Un éboueur dans le Thalys
Le 18 janvier 1999 à Cologne, l’artiste camerounais Barthélémy Toguo monte dans le Thalys à destination de Paris. Il est habillé dans la tenue des éboueurs de la ville de Paris, une tenue en parfait état qu’un ami éboueur lui a prêté.
Barthélémy Toguo a réservé la place 84 en voiture 27. Une place située dans le carré central, là où quatre personnes peuvent s’assoir face à face. Les fauteuils 82, 83 et 85 sont déjà occupés quand le plasticien performeur arrive dans lewagon. Il s’assoit.
Dans les minutes qui suivent, les voyageurs des places 82, 83 et 85 quittent leurs places pour aller s’installer plus loin… Une heure après, à la hauteur d’Aix-la-Chapelle, un contrôleur arrive : “Bonjour Monsieur, vous n’avez pas le droit de voyager dans cette tenue.” Etonné, Barthélémy Toguo lui demande pourquoi, et s’il y a une tenue appropriée pour prendre le Thalys.
Son billet est en règle, il voyage tranquillement, il n’a importuné personne, mais visiblement la tenue des éboueurs de la ville de Paris est incompatible avec celles des hommes d’affaires du Thalys… Après quelques minutes de discussion, le contrôleur lui indique qu’il met les gens mal à l’aise et lui demande de descendre à Aix-la-Chapelle.
Réponse de Barthélémy Toguo : “Les voyageurs des places 82, 83 et 85 se sont-ils plaints ? Ont-ils changé de place à cause de ma tenue ? À cause de ma condition d’éboueur ?”
Les questions restent sans réponse. Le contrôleur commence alors à perdre patience. Barthélémy Toguo refuse d’obtempérer. Excédé, le contrôleur lui précise qu’à Bruxelles, les services de sécurité et la police ferroviaire vont s’occuper de lui. Poursuivant sa logique d’intimidation, il prend son téléphone, s’éloigne pour que l’on ne puisse pas entendre la conversation…

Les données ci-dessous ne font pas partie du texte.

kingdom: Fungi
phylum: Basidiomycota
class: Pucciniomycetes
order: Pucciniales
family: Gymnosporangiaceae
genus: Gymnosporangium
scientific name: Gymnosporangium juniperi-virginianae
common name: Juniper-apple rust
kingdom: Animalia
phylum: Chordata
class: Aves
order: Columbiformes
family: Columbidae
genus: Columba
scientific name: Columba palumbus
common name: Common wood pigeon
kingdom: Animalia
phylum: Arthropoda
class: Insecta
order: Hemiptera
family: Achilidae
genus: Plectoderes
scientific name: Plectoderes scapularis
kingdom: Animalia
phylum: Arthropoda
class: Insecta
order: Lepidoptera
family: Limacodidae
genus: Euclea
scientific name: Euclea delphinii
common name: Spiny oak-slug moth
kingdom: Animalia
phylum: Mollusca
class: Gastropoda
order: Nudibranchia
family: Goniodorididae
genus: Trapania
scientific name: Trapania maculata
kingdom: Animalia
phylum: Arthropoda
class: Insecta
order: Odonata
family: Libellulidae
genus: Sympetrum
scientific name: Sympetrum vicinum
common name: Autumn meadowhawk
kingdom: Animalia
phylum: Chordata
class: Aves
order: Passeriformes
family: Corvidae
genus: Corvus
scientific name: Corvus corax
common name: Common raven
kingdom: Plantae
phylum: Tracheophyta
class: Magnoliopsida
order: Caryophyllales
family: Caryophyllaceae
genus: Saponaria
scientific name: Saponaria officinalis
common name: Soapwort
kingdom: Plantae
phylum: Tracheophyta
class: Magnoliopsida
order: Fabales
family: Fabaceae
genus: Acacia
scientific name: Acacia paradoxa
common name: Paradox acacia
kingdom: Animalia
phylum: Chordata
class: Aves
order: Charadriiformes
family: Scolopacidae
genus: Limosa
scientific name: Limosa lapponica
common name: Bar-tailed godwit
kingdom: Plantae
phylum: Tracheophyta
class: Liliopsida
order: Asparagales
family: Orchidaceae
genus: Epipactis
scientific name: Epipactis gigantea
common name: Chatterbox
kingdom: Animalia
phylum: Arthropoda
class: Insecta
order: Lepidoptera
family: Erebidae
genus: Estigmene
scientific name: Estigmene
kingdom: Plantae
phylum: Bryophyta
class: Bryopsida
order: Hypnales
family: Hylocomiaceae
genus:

À Bruxelles, personne ne monte dans la voiture pour signifier à Barthélémy Toguo qu’il doit descendre et le contrôleur ne reviendra pas de tout le voyage. Barthélémy Toguo finira son voyage seul, sans être importuné, dans une voiture 27 quasiment vide. Arrivé à Paris, gare du Nord, personne ne viendra contrôler son identité sur le quai.
Cette performance fait partie d’une série de huit intitulées “Transits”, réalisées de 1996 à 1999 dans des aéroports et des gares, des lieux de passage d’un continent à l’autre, d’une géographie à l’autre. Barthélémy Toguo continue à questionner l’altérité, l’hospitalité et la migration. Une partie de ses œuvres est présentée dans l’exposition collective “Persona grata” jusqu'au 20 janvier 2019 au musée de l’Histoire de l’immigration.